Over the past 12 months, employment in social assistance has 
increased by 120,000.
      
      Employment continued to trend up in financial activities in 
April (+12,000). Over the past year, the industry has added 
110,000 jobs.

      In April, manufacturing employment changed little for the 
third month in a row (+4,000). In the 12 months prior to 
February, manufacturing had added an average of 22,000 jobs per 
month.

      Retail trade employment changed little in April (-12,000). 
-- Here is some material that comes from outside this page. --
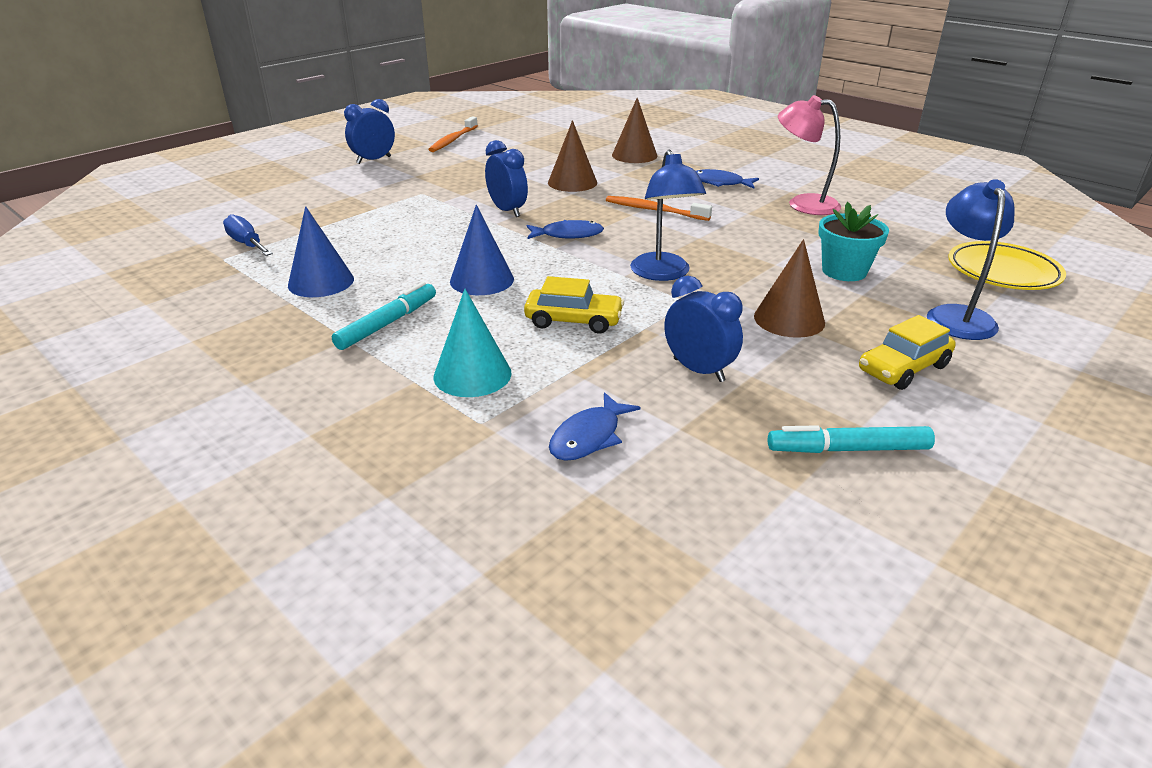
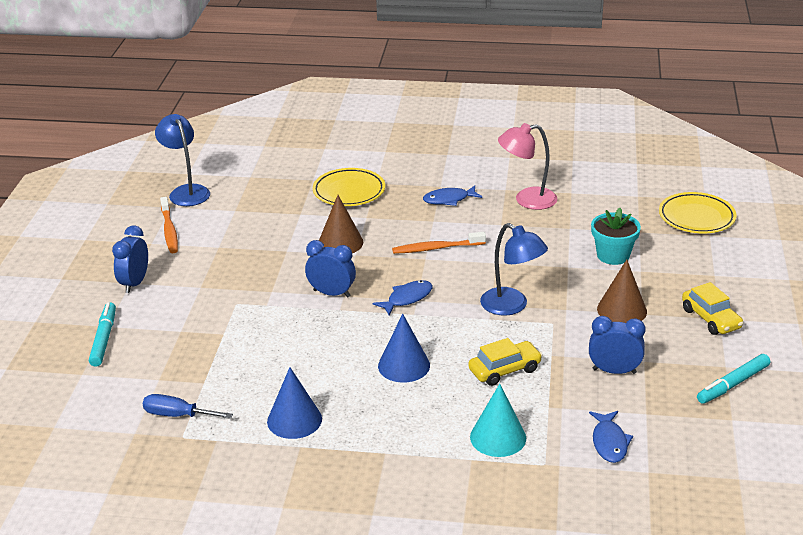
camera: 35 degrees left, 0 degrees up
(387, 324) = (393, 429): turquoise marker -> turquoise marker (103, 339)
(634, 155) = (349, 191): brown cone -> yellow plate
(903, 368) = (711, 318): yellow car -> yellow car turned 45 degrees counterclockwise
(957, 315) = (703, 265): blue lamp -> blue lamp (186, 191)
General merchandise stores lost 9,000 jobs, while motor vehicle 
and parts dealers added 8,000 jobs.
      
      Employment in other major industries--including mining, 
wholesale trade, transportation and warehousing, information, 
leisure and hospitality, and government--showed little change 
over the month.
      
      Average hourly earnings of all employees on private nonfarm 
payrolls rose by 6 cents in April to $27.77, following a 5-cent 
gain in March. Over the past 12 months, average hourly earnings 
have risen by 3.2 percent; the over-the-year percent change has 
been 3.0 percent or above for 9 consecutive months. From March 
2018 to March 2019, the Consumer Price Index for All Urban 
Consumers (CPI-U) increased by 1.9 percent (on a seasonally 
adjusted basis).
      
      Turning to measures from the survey of households, the 
unemployment rate declined by 0.2 percentage point to 3.6 
percent in April, the lowest rate since December 1969. Over the 
month, the number of unemployed people fell by 387,000 to 5.8 
million.
      
      Among the unemployed, the number of people searching for 
work for 27 weeks or more was little changed at 1.2 million in 
April. These long-term unemployed accounted for 21.1 percent of 
the unemployed.
      
      The labor force participation rate decreased by 0.2 
percentage point to 62.8 percent in April but was unchanged from 
a year earlier. The employment-population ratio, at 60.6 
percent, was unchanged over the month.
      
      In April, 4.7 million people were working part time for 
economic reasons (also referred to as involuntary part-time 
workers), little changed from the previous month.
      
      Among those neither working nor looking for work in April, 
1.4 million were considered marginally attached to the labor 
force, little changed from a year earlier. (People who are 
marginally attached to the labor force had not looked for work 
in the 4 weeks prior to the survey but wanted a job, were 
available for work, and had looked for a job within the last 12 
months.) Discouraged workers, a subset of the marginally 
attached who believed no jobs were available for them, numbered 
454,000 in April, also little changed from a year earlier.
      
      In summary, nonfarm payroll employment increased by 263,000 
in April, and the unemployment rate declined to 3.6 percent.